Even though Smalls needs to make $3,000 a night just to break even, there’s a good reason founder Mitch Borden charges only a $20 cover with a one- drink minimum: “I wanted to try to keep the prices down in order to attract a hipper, more diverse crowd [to a show] that jazz enthusiasts and musicians could afford.”
Like other Greenwich Village veterans, Borden, a jazz violinist and high school friend of Bruce Springsteen’s, bemoans the gentrification that has forced so many of the nabe’s famed nightspots to shutter in recent years. But he also said the infusion of affluence has had its advantages. “It’s definitely made the area a lot safer, which is a good thing. So has having high-end restaurants like Bobo, Bar 13 and Mary’s Fish Camp because we now have customers who think nothing of coming in after dinner and spending a hundred dollars. We deal with the poorest of the poor to the richest of the rich.”
Fat Cat, 75 Christopher Street, 212-675-6056, www.fatcatmusic.org | Once a roller disco and a bowling alley, this cavernous club, which Borden opened in 2002, features three bands a night, including a nightly jam session that runs until 4 a.m. Acts in September will include Noller/Sylla, the Jordan Pettay Band and the Gary Fisher Trio. Before you settle into your seats (and even during the show), you can shoot pool or get in a round of ping-pong or Foosball. There are even tables for chess, checkers and backgammon.

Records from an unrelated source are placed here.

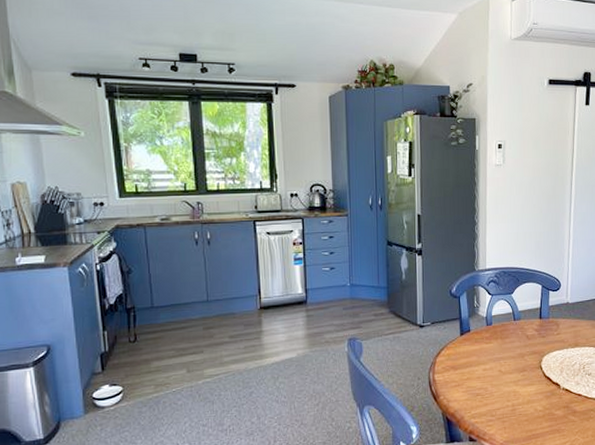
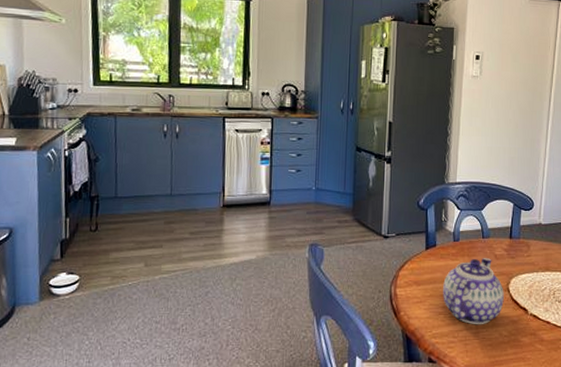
teapot: none [479,339,537,403] -> present [443,258,504,325]

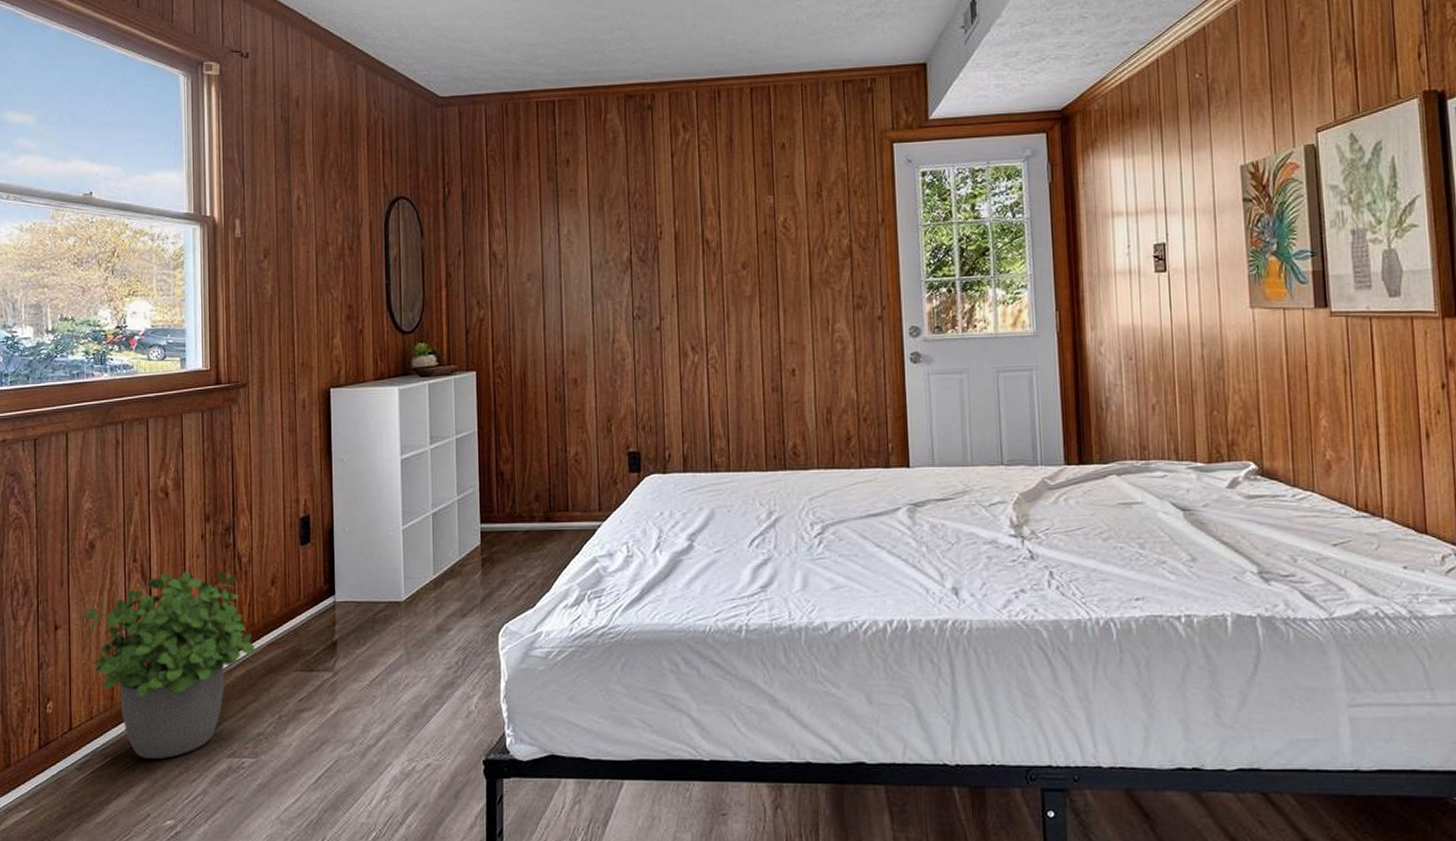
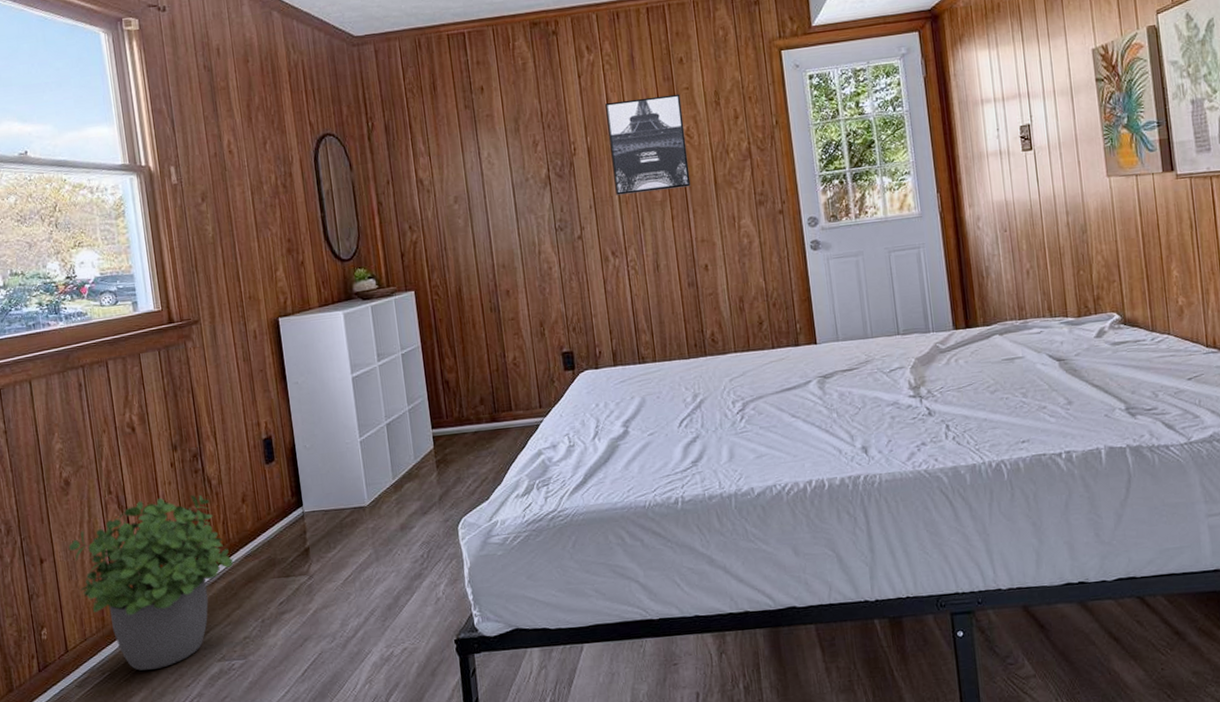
wall art: none [698,181,784,286] -> present [605,93,691,195]

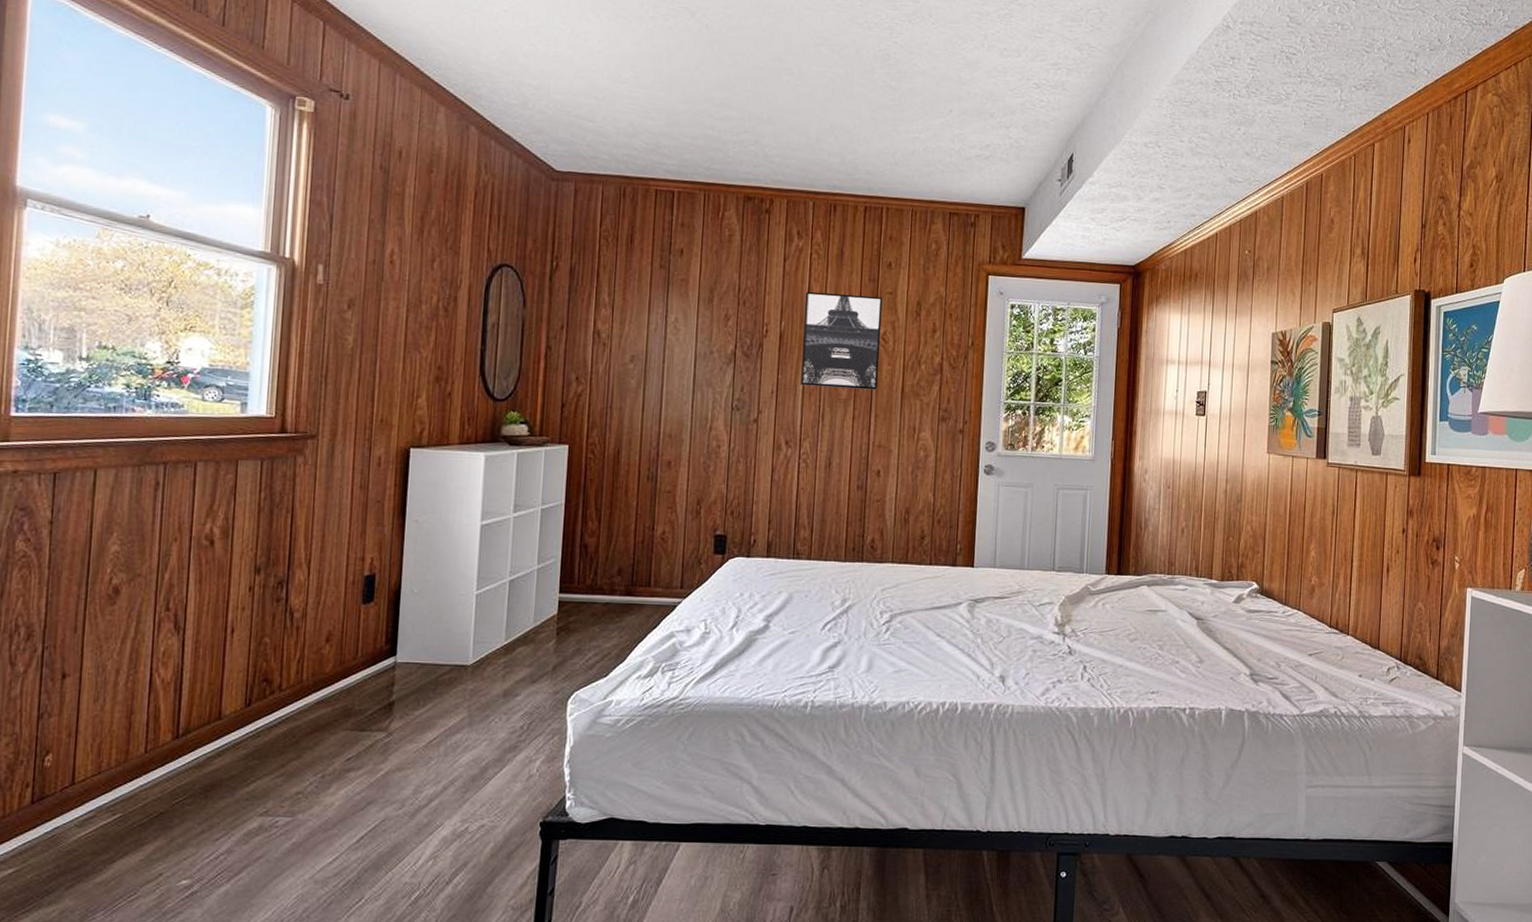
potted plant: present [68,494,234,671] -> none [101,623,302,816]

Mezzrow, 163 West 10th Street, 646-476-4346, www.mezzrow.com | If you’re looking for a slightly more subdued environment, check out Mezzrow, the companion to Smalls that Borden and musician Spike Wilner opened in 2014. Billed as “a musical environment run for musicians by musicians,” it’s named after clarinetist Milton “Mezz” Mezzrow, who was Louis Armstrong’s personal assistant. Furnished with red leather banquettes, the club has recently hosted such performers as Ron Carter, Kenny Barron and Joanne Brackeen.
Arthur’s Tavern, 57 Grove Street, 212-675-6879, www.arthurstavernnyc.com | If consistency is what you’re looking for, then check out this dusty West Village haunt that’s been around since 1937. Past headliners include Charlie Parker and Roy Hargrove. Today, it’s a favorite among celebrities (Whoopi Goldberg, Katy Perry and Cuba Gooding Jr. have all visited within the past year), and owner Nick Cranston prides himself on the fact that you can see the same acts every week.
The longest playing act is a New Orleans-style Dixieland band the Groove Street Stompers, which has played every Monday night for the past 50 years. On other nights, there’s jazz, rhythm and blues and funk from regulars such as Eve Silber and Stew Cutler & Friends. Patrons often get up and dance in this dark, smoky dive that’s decorated with old reviews and Christmas ornaments that stay up year-round. Be sure to bring plenty of cash; Arthur’s doesn’t take credit cards, and musicians pass around a tip jar during their sets.